How do you expect this value drift to occur in an environment where humans don’t actually have competitive mental/physical capital? Presumably if humans “drift” beyond some desired bounds, the coalition of people or AIs with the actual compute and martial superiority who are allowing the humans to have these social and political fights will intervene. It wouldn’t matter if there was one AI or twenty, because the N different optimizers are still around and optimizing for the same thing, and the equilibrium between them wouldn’t be meaningfully shifted by culture wars between the newly formed humans.
Value drift happens in almost any environment in which there is variation and selection among entities in the world over time. I’m mostly just saying that things will likely continue to change continuously over the long-term, and a big part of that is that the behavioral tendencies, desires and physical makeup of the relevant entities in the world will continue to evolve too, absent some strong countervailing force to prevent that.

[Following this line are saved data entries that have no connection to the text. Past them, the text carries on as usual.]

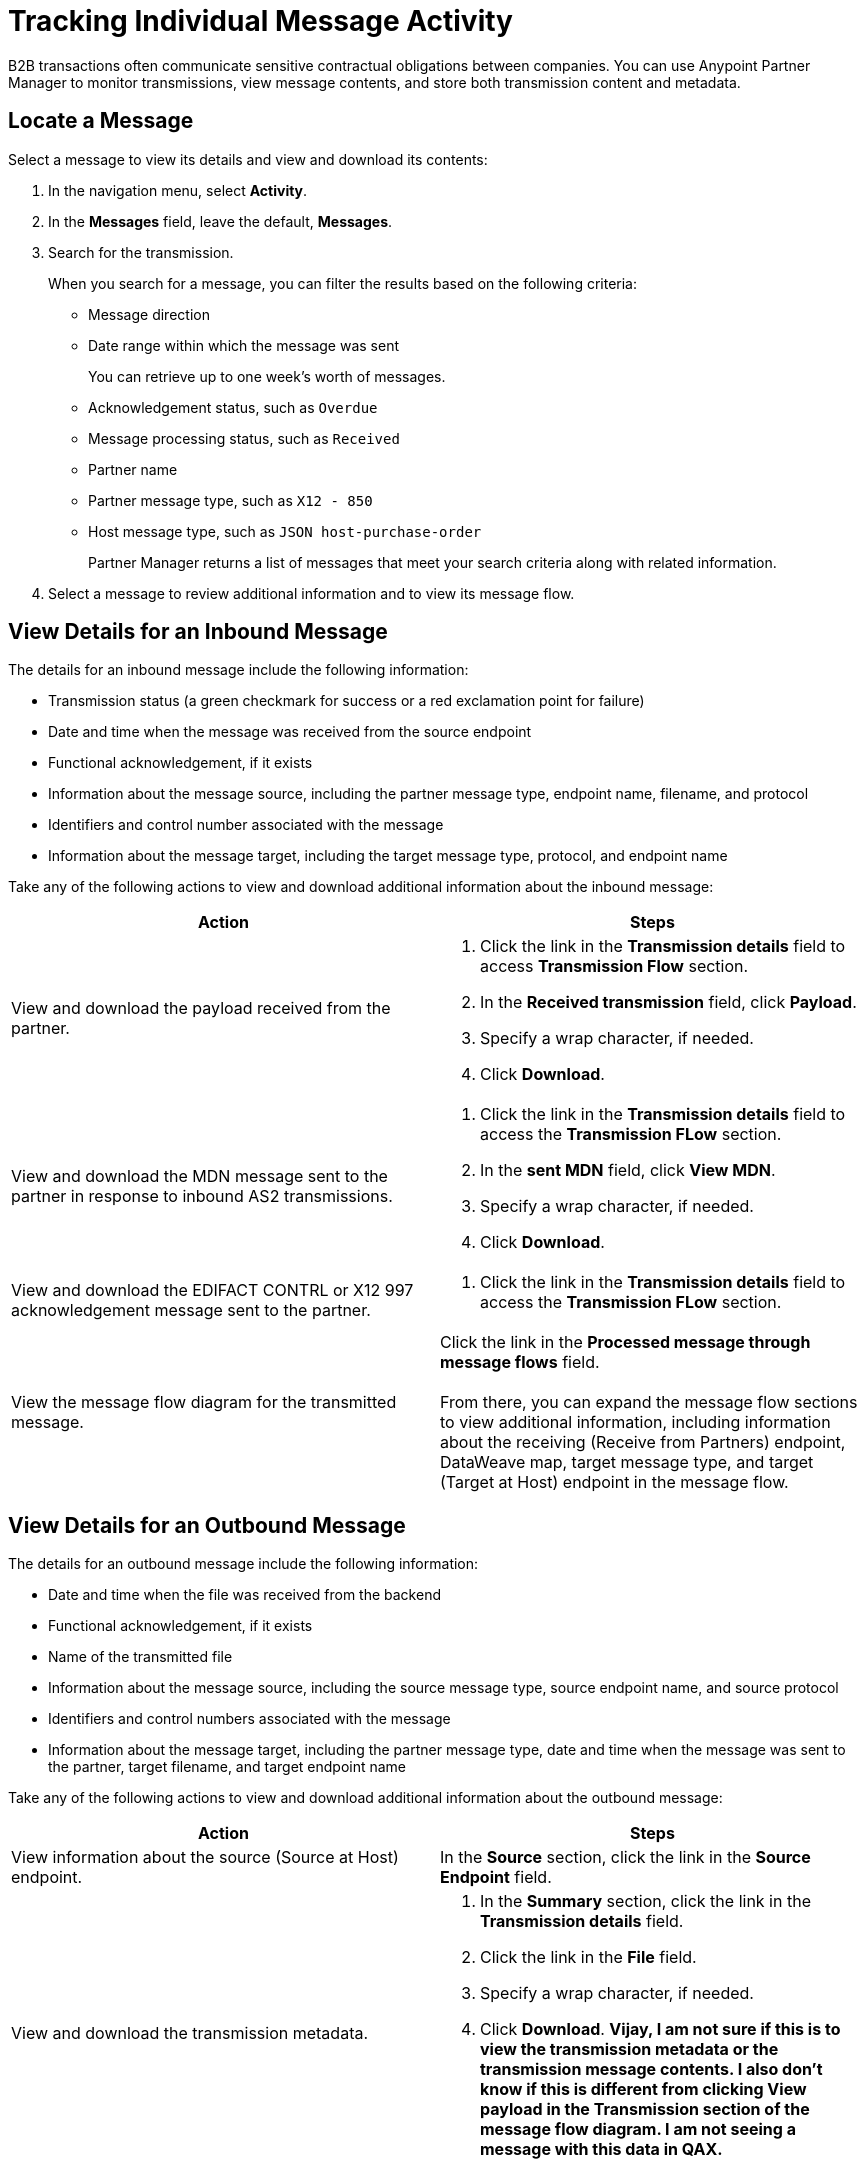 = Tracking Individual Message Activity

B2B transactions often communicate sensitive contractual obligations between companies. You can use Anypoint Partner Manager to monitor transmissions, view message contents, and store both transmission content and metadata.

== Locate a Message

Select a message to view its details and view and download its contents:

. In the navigation menu, select *Activity*.
. In the *Messages* field, leave the default, *Messages*.
. Search for the transmission.
+
When you search for a message, you can filter the results based on the following criteria:

* Message direction
* Date range within which the message was sent
+
You can retrieve up to one week's worth of messages.
+
* Acknowledgement status, such as `Overdue`
* Message processing status, such as `Received`
* Partner name
* Partner message type, such as `X12 - 850`
* Host message type, such as `JSON host-purchase-order`
+
Partner Manager returns a list of messages that meet your search criteria along with related information.
+
. Select a message to review additional information and to view its message flow.

== View Details for an Inbound Message

The details for an inbound message include the following information:

* Transmission status (a green checkmark for success or a red exclamation point for failure)
* Date and time when the message was received from the source endpoint
* Functional acknowledgement, if it exists
* Information about the message source, including the partner message type, endpoint name, filename, and protocol
* Identifiers and control number associated with the message
* Information about the message target, including the target message type, protocol, and endpoint name

Take any of the following actions to view and download additional information about the inbound message:

|===
|Action |Steps

|View and download the payload received from the partner.
a|
. Click the link in the *Transmission details* field to access *Transmission Flow* section.
. In the *Received transmission* field, click *Payload*.
. Specify a wrap character, if needed.
. Click *Download*.
| View and download the MDN message sent to the partner in response to inbound AS2 transmissions.
a|
. Click the link in the *Transmission details* field to access the *Transmission FLow* section.
. In the *sent MDN* field, click *View MDN*.
. Specify a wrap character, if needed.
. Click *Download*.
| View and download the EDIFACT CONTRL or X12 997
acknowledgement message sent to the partner.
a|
. Click the link in the *Transmission details* field to access the *Transmission FLow* section.
|View the message flow diagram for the transmitted message.
|Click the link in the *Processed message through message flows* field.
{sp} +
{sp}+
From there, you can expand the message flow sections to view additional information, including information about the receiving (Receive from Partners) endpoint, DataWeave map, target message type, and target (Target at Host) endpoint in the message flow.
|===

== View Details for an Outbound Message

The details for an outbound message include the following information:

* Date and time when the file was received from the backend
* Functional acknowledgement, if it exists
* Name of the transmitted file
* Information about the message source, including the source message type, source endpoint name, and source protocol
* Identifiers and control numbers associated with the message
* Information about the message target, including the partner message type, date and time when the message was sent to the partner, target filename, and target endpoint name

Take any of the following actions to view and download additional information about the outbound message:

|===
|Action |Steps

|View information about the source (Source at Host) endpoint. | In the *Source* section, click the link in the *Source Endpoint* field.
|View and download the transmission metadata.
a|
. In the *Summary* section, click the link in the *Transmission details* field.
. Click the link in the *File* field.
. Specify a wrap character, if needed.
. Click *Download*.
*Vijay, I am not sure if this is to view the transmission metadata or the transmission message contents. I also don't know if this is different from clicking View payload in the Transmission section of the message flow diagram. I am not seeing a message with this data in QAX.*
| View and download the payload received from the backend.
a|
. In the message flow diagram, expand the *Source* section.
. Click *View Payload*.
. Specify a wrap character, if needed.
. Click *Download*.
| View and download the DataWeave map that transformed the transmission.
a|
. In the message flow diagram, expand the *Map* section.
. Click the link in this section.
. Specify a wrap character, if needed.
. Click *Download*.
| View and download the payload sent to the partner.
a|
. In the message flow diagram, expand the *Sent to* section.
. In the *Sent transmission* field, click *View payload*.
. Specify a wrap character, if needed.
. Click *Download*.
| View and download the MDN received from the partner in response to outbound AS2 transmissions.
a|
. In the message flow diagram, expand the *Sent to* section.
. In the *Received MDN* field, click *View payload*.
. Specify a wrap character, if needed.
. Click *Download*.
|View the EDIFACT CONTRL or X12 997 acknowledgement message received from the partner, if it exists.
a|
. In the message flow diagram, expand the *Sent to* section.
. In the *Sent transmission* field, click *View payload*.
. Specify a wrap character, if needed.
. Click *Download*.

|===

From the message flow diagram, you can also view additional information, including information about the message type, identifiers,

== See Also

* xref:inbound-message-flows[Inbound Message Flows]
* xref:outbound-message-flows[Outbound Message Flows]
* xref:edi-ack-reconciliation.adoc[EDI Acknowledgment Reconciliation]
* xref:troubleshooting.adoc[Troubleshooting Anypoint Partner Manager]
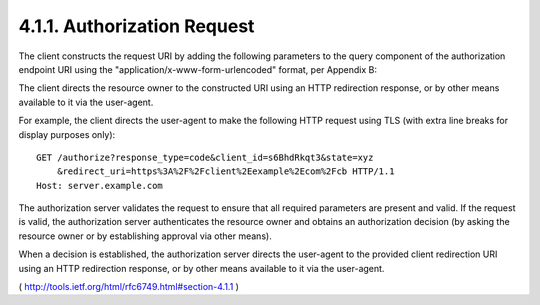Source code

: 4.1.1. Authorization Request
^^^^^^^^^^^^^^^^^^^^^^^^^^^^^^^^^^^^^^^^^^^^^^^^^^^^^^^^^^^^^^^^^^^^^^

The client constructs the request URI by adding the following
parameters to the query component of the authorization endpoint URI
using the "application/x-www-form-urlencoded" format, per Appendix B:

.. glossary::

   response_type
         REQUIRED.  Value MUST be set to "code".

   client_id
         REQUIRED.  The client identifier as described in Section 2.2.

   redirect_uri
         OPTIONAL.  As described in Section 3.1.2.

   scope
         **OPTIONAL**.  

         The scope of the access request as described by :ref:`Section 3.3 <oauth.3.3>`.

   state
         RECOMMENDED.  An opaque value used by the client to maintain
         state between the request and callback.  The authorization
         server includes this value when redirecting the user-agent back
         to the client.  The parameter SHOULD be used for preventing
         cross-site request forgery as described in Section 10.12.

The client directs the resource owner to the constructed URI using an
HTTP redirection response, or by other means available to it via the
user-agent.

For example, the client directs the user-agent to make the following
HTTP request using TLS (with extra line breaks for display purposes
only):

::

    GET /authorize?response_type=code&client_id=s6BhdRkqt3&state=xyz
        &redirect_uri=https%3A%2F%2Fclient%2Eexample%2Ecom%2Fcb HTTP/1.1
    Host: server.example.com

The authorization server validates the request to ensure that all
required parameters are present and valid.  If the request is valid,
the authorization server authenticates the resource owner and obtains
an authorization decision (by asking the resource owner or by
establishing approval via other means).

When a decision is established, the authorization server directs the
user-agent to the provided client redirection URI using an HTTP
redirection response, or by other means available to it via the
user-agent.

( http://tools.ietf.org/html/rfc6749.html#section-4.1.1 )

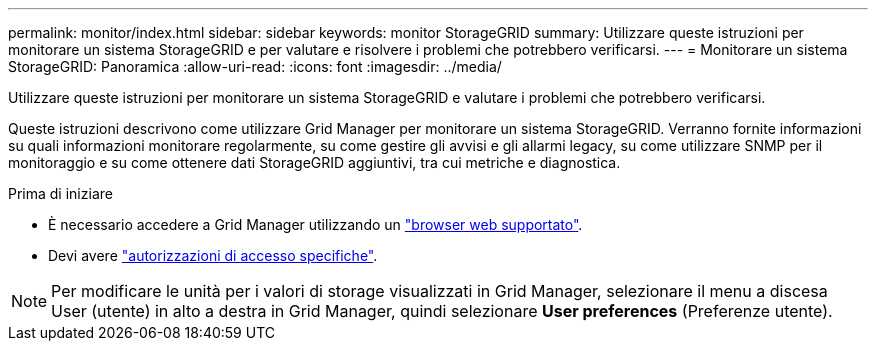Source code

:---
permalink: monitor/index.html 
sidebar: sidebar 
keywords: monitor StorageGRID 
summary: Utilizzare queste istruzioni per monitorare un sistema StorageGRID e per valutare e risolvere i problemi che potrebbero verificarsi. 
---
= Monitorare un sistema StorageGRID: Panoramica
:allow-uri-read: 
:icons: font
:imagesdir: ../media/


[role="lead"]
Utilizzare queste istruzioni per monitorare un sistema StorageGRID e valutare i problemi che potrebbero verificarsi.

Queste istruzioni descrivono come utilizzare Grid Manager per monitorare un sistema StorageGRID. Verranno fornite informazioni su quali informazioni monitorare regolarmente, su come gestire gli avvisi e gli allarmi legacy, su come utilizzare SNMP per il monitoraggio e su come ottenere dati StorageGRID aggiuntivi, tra cui metriche e diagnostica.

.Prima di iniziare
* È necessario accedere a Grid Manager utilizzando un link:../admin/web-browser-requirements.html["browser web supportato"].
* Devi avere link:../admin/admin-group-permissions.html["autorizzazioni di accesso specifiche"].



NOTE: Per modificare le unità per i valori di storage visualizzati in Grid Manager, selezionare il menu a discesa User (utente) in alto a destra in Grid Manager, quindi selezionare *User preferences* (Preferenze utente).
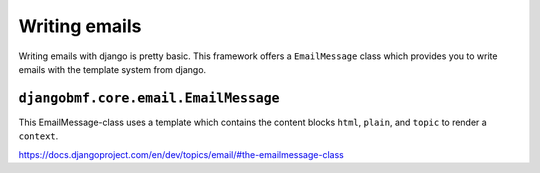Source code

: =========================
Writing emails
=========================


Writing emails with django is pretty basic. This framework offers a ``EmailMessage`` class which
provides you to write emails with the template system from django.


``djangobmf.core.email.EmailMessage``
-------------------------------------

This EmailMessage-class uses a template which contains the content blocks ``html``, ``plain``, and ``topic``
to render a ``context``.

https://docs.djangoproject.com/en/dev/topics/email/#the-emailmessage-class

.. attribute:: context

    Default: ``{}``

    Update the context of an EmailMessage-object. When initializing the object updates
    the ``body`` and ``subject`` from the objects attributes and specified templates.


.. attribute:: base_template

    Default: ``djangobmf/email.html``

    Defines the base template which is used to render the email


.. attribute:: template_name

    Default: ``None``

    Defines a template which is used to generate html and plain text versions of the message.
    If the value of this variable is set to ``None`` or
    the template does not exist, we fall back the django's EmailMessage implementation.


.. attribute:: language

    Default: ``None``

    Overwrite the language for the template renderer
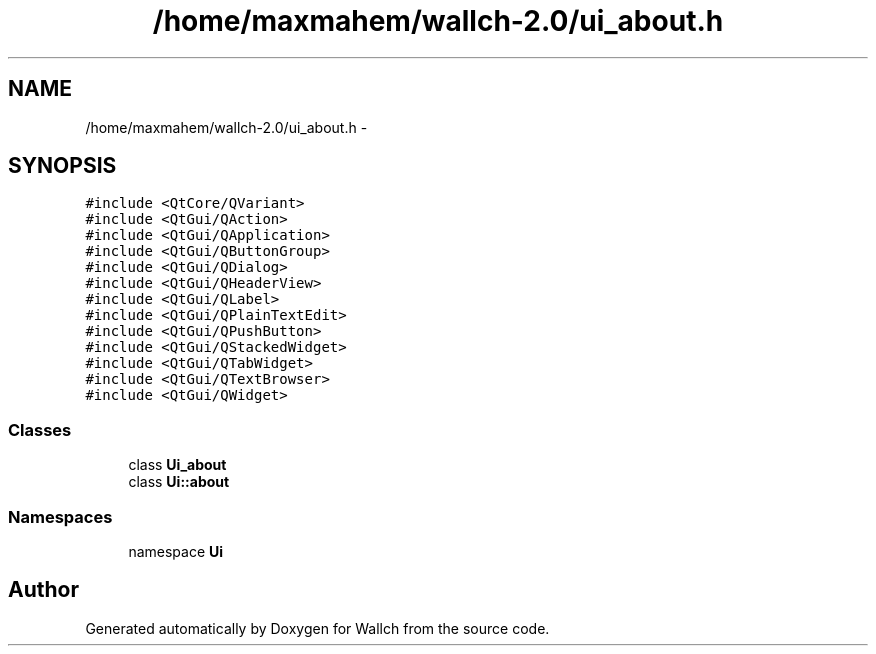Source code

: .TH "/home/maxmahem/wallch-2.0/ui_about.h" 3 "Wed Aug 31 2011" "Version 2.1" "Wallch" \" -*- nroff -*-
.ad l
.nh
.SH NAME
/home/maxmahem/wallch-2.0/ui_about.h \- 
.SH SYNOPSIS
.br
.PP
\fC#include <QtCore/QVariant>\fP
.br
\fC#include <QtGui/QAction>\fP
.br
\fC#include <QtGui/QApplication>\fP
.br
\fC#include <QtGui/QButtonGroup>\fP
.br
\fC#include <QtGui/QDialog>\fP
.br
\fC#include <QtGui/QHeaderView>\fP
.br
\fC#include <QtGui/QLabel>\fP
.br
\fC#include <QtGui/QPlainTextEdit>\fP
.br
\fC#include <QtGui/QPushButton>\fP
.br
\fC#include <QtGui/QStackedWidget>\fP
.br
\fC#include <QtGui/QTabWidget>\fP
.br
\fC#include <QtGui/QTextBrowser>\fP
.br
\fC#include <QtGui/QWidget>\fP
.br

.SS "Classes"

.in +1c
.ti -1c
.RI "class \fBUi_about\fP"
.br
.ti -1c
.RI "class \fBUi::about\fP"
.br
.in -1c
.SS "Namespaces"

.in +1c
.ti -1c
.RI "namespace \fBUi\fP"
.br
.in -1c
.SH "Author"
.PP 
Generated automatically by Doxygen for Wallch from the source code.
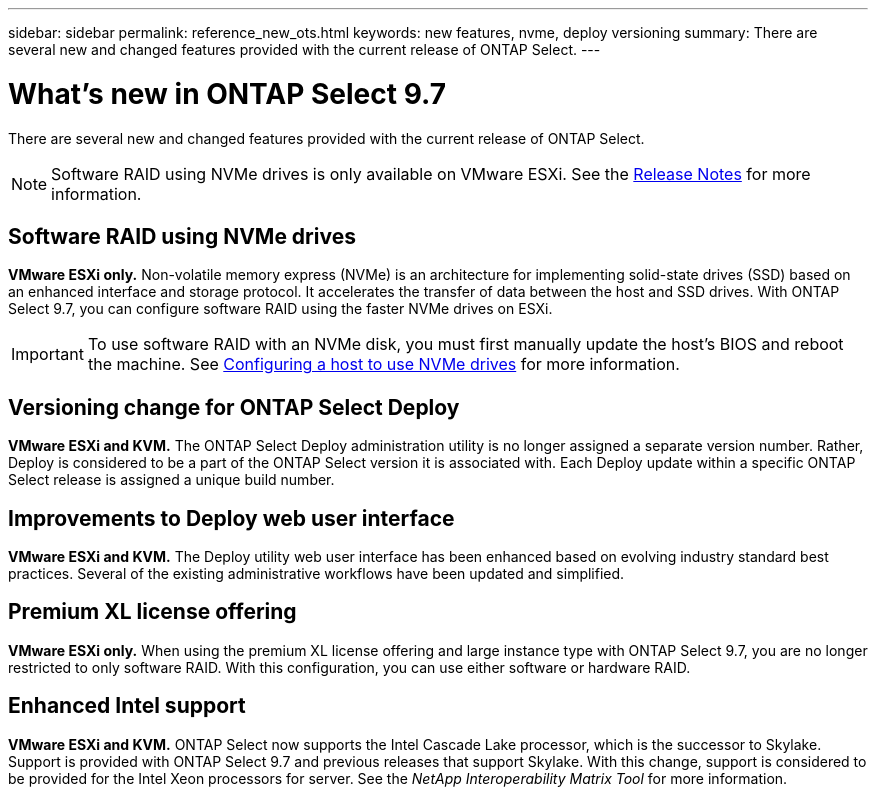 ---
sidebar: sidebar
permalink: reference_new_ots.html
keywords: new features, nvme, deploy versioning
summary: There are several new and changed features provided with the current release of ONTAP Select.
---

= What's new in ONTAP Select 9.7
:hardbreaks:
:nofooter:
:icons: font
:linkattrs:
:imagesdir: ./media/

[.lead]
There are several new and changed features provided with the current release of ONTAP Select.

[NOTE]
Software RAID using NVMe drives is only available on VMware ESXi. See the https://library.netapp.com/ecm/ecm_download_file/ECMLP2861046[Release Notes^] for more information.

== Software RAID using NVMe drives

[big blue]*VMware ESXi only.* Non-volatile memory express (NVMe) is an architecture for implementing solid-state drives (SSD) based on an enhanced interface and storage protocol. It accelerates the transfer of data between the host and SSD drives. With ONTAP Select 9.7, you can configure software RAID using the faster NVMe drives on ESXi.

[IMPORTANT]
To use software RAID with an NVMe disk, you must first manually update the host's BIOS and reboot the machine. See link:task_chk_nvme_configure.html[Configuring a host to use NVMe drives] for more information.

== Versioning change for ONTAP Select Deploy

[big blue]*VMware ESXi and KVM.* The ONTAP Select Deploy administration utility is no longer assigned a separate version number. Rather, Deploy is considered to be a part of the ONTAP Select version it is associated with. Each Deploy update within a specific ONTAP Select release is assigned a unique build number.

== Improvements to Deploy web user interface

[big blue]*VMware ESXi and KVM.* The Deploy utility web user interface has been enhanced based on evolving industry standard best practices. Several of the existing administrative workflows have been updated and simplified.

== Premium XL license offering

[big blue]*VMware ESXi only.* When using the premium XL license offering and large instance type with ONTAP Select 9.7, you are no longer restricted to only software RAID. With this configuration, you can use either software or hardware RAID.

== Enhanced Intel support

[big blue]*VMware ESXi and KVM.* ONTAP Select now supports the Intel Cascade Lake processor, which is the successor to Skylake. Support is provided with ONTAP Select 9.7 and previous releases that support Skylake. With this change, support is considered to be provided for the Intel Xeon processors for server. See the _NetApp Interoperability Matrix Tool_ for more information.
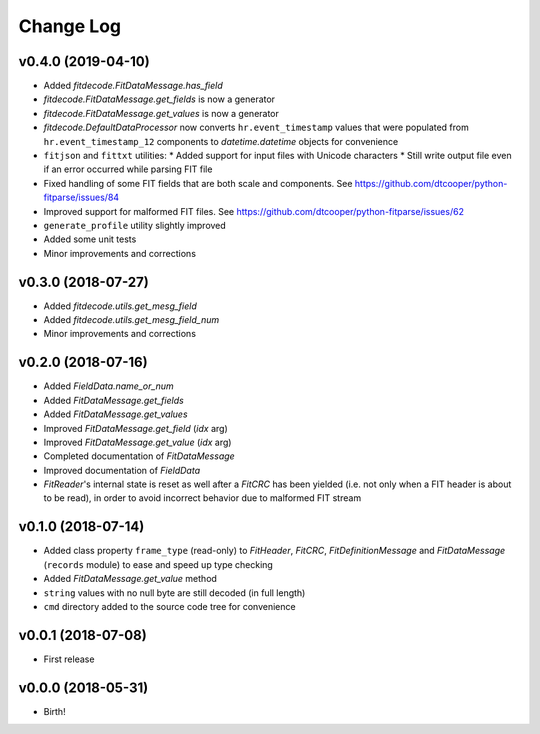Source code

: .. :changelog:

==========
Change Log
==========


v0.4.0 (2019-04-10)
===================

* Added `fitdecode.FitDataMessage.has_field`
* `fitdecode.FitDataMessage.get_fields` is now a generator
* `fitdecode.FitDataMessage.get_values` is now a generator
* `fitdecode.DefaultDataProcessor` now converts ``hr.event_timestamp`` values
  that were populated from ``hr.event_timestamp_12`` components to
  `datetime.datetime` objects for convenience
* ``fitjson`` and ``fittxt`` utilities:
  * Added support for input files with Unicode characters
  * Still write output file even if an error occurred while parsing FIT file
* Fixed handling of some FIT fields that are both scale and components.
  See https://github.com/dtcooper/python-fitparse/issues/84
* Improved support for malformed FIT files.
  See https://github.com/dtcooper/python-fitparse/issues/62
* ``generate_profile`` utility slightly improved
* Added some unit tests
* Minor improvements and corrections


v0.3.0 (2018-07-27)
===================

* Added `fitdecode.utils.get_mesg_field`
* Added `fitdecode.utils.get_mesg_field_num`
* Minor improvements and corrections


v0.2.0 (2018-07-16)
===================

* Added `FieldData.name_or_num`
* Added `FitDataMessage.get_fields`
* Added `FitDataMessage.get_values`
* Improved `FitDataMessage.get_field` (*idx* arg)
* Improved `FitDataMessage.get_value` (*idx* arg)
* Completed documentation of `FitDataMessage`
* Improved documentation of `FieldData`
* `FitReader`'s internal state is reset as well after a `FitCRC` has been
  yielded (i.e. not only when a FIT header is about to be read), in order to
  avoid incorrect behavior due to malformed FIT stream


v0.1.0 (2018-07-14)
===================

* Added class property ``frame_type`` (read-only) to `FitHeader`, `FitCRC`,
  `FitDefinitionMessage` and `FitDataMessage` (``records`` module) to ease and
  speed up type checking
* Added `FitDataMessage.get_value` method
* ``string`` values with no null byte are still decoded (in full length)
* ``cmd`` directory added to the source code tree for convenience


v0.0.1 (2018-07-08)
===================

* First release


v0.0.0 (2018-05-31)
===================

* Birth!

This feature of our world does not require that humans continue to have competitive mental and physical capital. On the broadest level, the change I’m referring to took place before humans ever existed.
I do not understand how you expect this general tendency to continue against the will of one or more nearby gpu clusters.
Some people enjoy arguing philosophical points, and there is nothing wrong with that.
Do you believe that the considerations you have just described have any practical relevance to someone who believes that the probability of AI research’s ending all human life some time in the next 60 years is .95 and wants to make a career out of pessimizing that probability?
Yes, I believe this point has practical relevance. If what I’m saying is true, then I do not believe that solving AI alignment has astronomical value (in the sense of saving 10^50 lives). If solving AI alignment does not have astronomical counterfactual value, then its value becomes more comparable to the value of other positive outcomes, like curing aging for people who currently exist. This poses a challenge for those who claim that delaying AI is obviously for the greater good as long as it increases the chance of successful alignment, since that could also cause billions of currently existing people to die.